About this exercise => Update the records from their first line up to and including the line containing "irtz & Grossman LLC Urges Embecta Corp.", changing "Snacks" to "Appetizers" and leaving everything else unchanged. Return only those lines.
────
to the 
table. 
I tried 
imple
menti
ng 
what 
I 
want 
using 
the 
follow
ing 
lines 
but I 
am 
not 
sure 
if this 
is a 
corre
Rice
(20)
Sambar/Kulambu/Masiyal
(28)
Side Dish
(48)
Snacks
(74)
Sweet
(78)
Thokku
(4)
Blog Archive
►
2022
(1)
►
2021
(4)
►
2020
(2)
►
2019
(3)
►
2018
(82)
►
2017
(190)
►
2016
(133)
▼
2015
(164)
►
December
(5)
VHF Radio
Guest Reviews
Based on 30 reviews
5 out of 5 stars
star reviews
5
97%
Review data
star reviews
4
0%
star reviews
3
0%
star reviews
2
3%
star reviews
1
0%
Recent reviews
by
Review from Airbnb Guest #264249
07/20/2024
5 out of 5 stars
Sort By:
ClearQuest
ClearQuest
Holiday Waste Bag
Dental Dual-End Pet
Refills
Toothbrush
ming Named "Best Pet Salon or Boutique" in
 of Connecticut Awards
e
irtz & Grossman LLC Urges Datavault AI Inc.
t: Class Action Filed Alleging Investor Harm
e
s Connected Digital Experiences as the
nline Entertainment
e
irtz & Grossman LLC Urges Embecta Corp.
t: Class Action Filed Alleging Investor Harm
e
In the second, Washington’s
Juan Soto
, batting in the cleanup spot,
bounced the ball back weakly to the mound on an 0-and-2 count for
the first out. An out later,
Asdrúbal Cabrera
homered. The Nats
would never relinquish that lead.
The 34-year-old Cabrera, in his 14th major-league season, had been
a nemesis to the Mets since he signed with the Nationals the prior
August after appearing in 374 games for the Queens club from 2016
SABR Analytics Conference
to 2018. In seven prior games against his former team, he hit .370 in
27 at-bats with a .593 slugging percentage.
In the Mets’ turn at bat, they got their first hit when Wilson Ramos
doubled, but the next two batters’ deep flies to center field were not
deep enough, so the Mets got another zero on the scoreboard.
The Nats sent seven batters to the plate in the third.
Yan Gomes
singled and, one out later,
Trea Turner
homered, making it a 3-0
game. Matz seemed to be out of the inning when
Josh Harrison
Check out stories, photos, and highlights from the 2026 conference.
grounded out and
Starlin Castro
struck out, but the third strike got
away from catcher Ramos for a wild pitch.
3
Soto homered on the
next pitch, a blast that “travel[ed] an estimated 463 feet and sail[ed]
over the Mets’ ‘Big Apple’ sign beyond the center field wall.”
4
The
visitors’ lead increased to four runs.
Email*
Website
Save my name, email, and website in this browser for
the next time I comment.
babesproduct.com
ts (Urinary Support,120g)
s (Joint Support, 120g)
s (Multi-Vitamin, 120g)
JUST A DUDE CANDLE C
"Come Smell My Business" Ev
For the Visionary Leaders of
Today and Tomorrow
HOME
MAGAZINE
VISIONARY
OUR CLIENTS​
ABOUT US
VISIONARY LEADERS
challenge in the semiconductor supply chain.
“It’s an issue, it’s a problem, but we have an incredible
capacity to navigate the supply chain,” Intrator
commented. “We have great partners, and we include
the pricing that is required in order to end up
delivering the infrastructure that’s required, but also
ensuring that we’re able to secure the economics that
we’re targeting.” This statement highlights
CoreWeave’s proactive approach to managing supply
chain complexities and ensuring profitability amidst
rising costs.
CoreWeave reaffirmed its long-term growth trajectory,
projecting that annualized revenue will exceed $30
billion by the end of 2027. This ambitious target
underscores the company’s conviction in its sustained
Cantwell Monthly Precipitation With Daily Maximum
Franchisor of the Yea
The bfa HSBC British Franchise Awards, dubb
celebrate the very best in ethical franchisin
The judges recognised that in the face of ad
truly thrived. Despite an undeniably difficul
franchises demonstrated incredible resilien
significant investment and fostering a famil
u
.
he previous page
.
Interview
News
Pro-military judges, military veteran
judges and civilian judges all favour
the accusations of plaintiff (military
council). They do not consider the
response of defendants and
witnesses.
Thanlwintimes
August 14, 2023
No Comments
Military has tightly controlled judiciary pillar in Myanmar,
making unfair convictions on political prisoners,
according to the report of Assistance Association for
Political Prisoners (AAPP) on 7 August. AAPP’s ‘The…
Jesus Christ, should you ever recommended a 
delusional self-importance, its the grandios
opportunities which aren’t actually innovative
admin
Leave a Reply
────
Exercise result =>
to the 
table. 
I tried 
imple
menti
ng 
what 
I 
want 
using 
the 
follow
ing 
lines 
but I 
am 
not 
sure 
if this 
is a 
corre
Rice
(20)
Sambar/Kulambu/Masiyal
(28)
Side Dish
(48)
Appetizers
(74)
Sweet
(78)
Thokku
(4)
Blog Archive
►
2022
(1)
►
2021
(4)
►
2020
(2)
►
2019
(3)
►
2018
(82)
►
2017
(190)
►
2016
(133)
▼
2015
(164)
►
December
(5)
VHF Radio
Guest Reviews
Based on 30 reviews
5 out of 5 stars
star reviews
5
97%
Review data
star reviews
4
0%
star reviews
3
0%
star reviews
2
3%
star reviews
1
0%
Recent reviews
by
Review from Airbnb Guest #264249
07/20/2024
5 out of 5 stars
Sort By:
ClearQuest
ClearQuest
Holiday Waste Bag
Dental Dual-End Pet
Refills
Toothbrush
ming Named "Best Pet Salon or Boutique" in
 of Connecticut Awards
e
irtz & Grossman LLC Urges Datavault AI Inc.
t: Class Action Filed Alleging Investor Harm
e
s Connected Digital Experiences as the
nline Entertainment
e
irtz & Grossman LLC Urges Embecta Corp.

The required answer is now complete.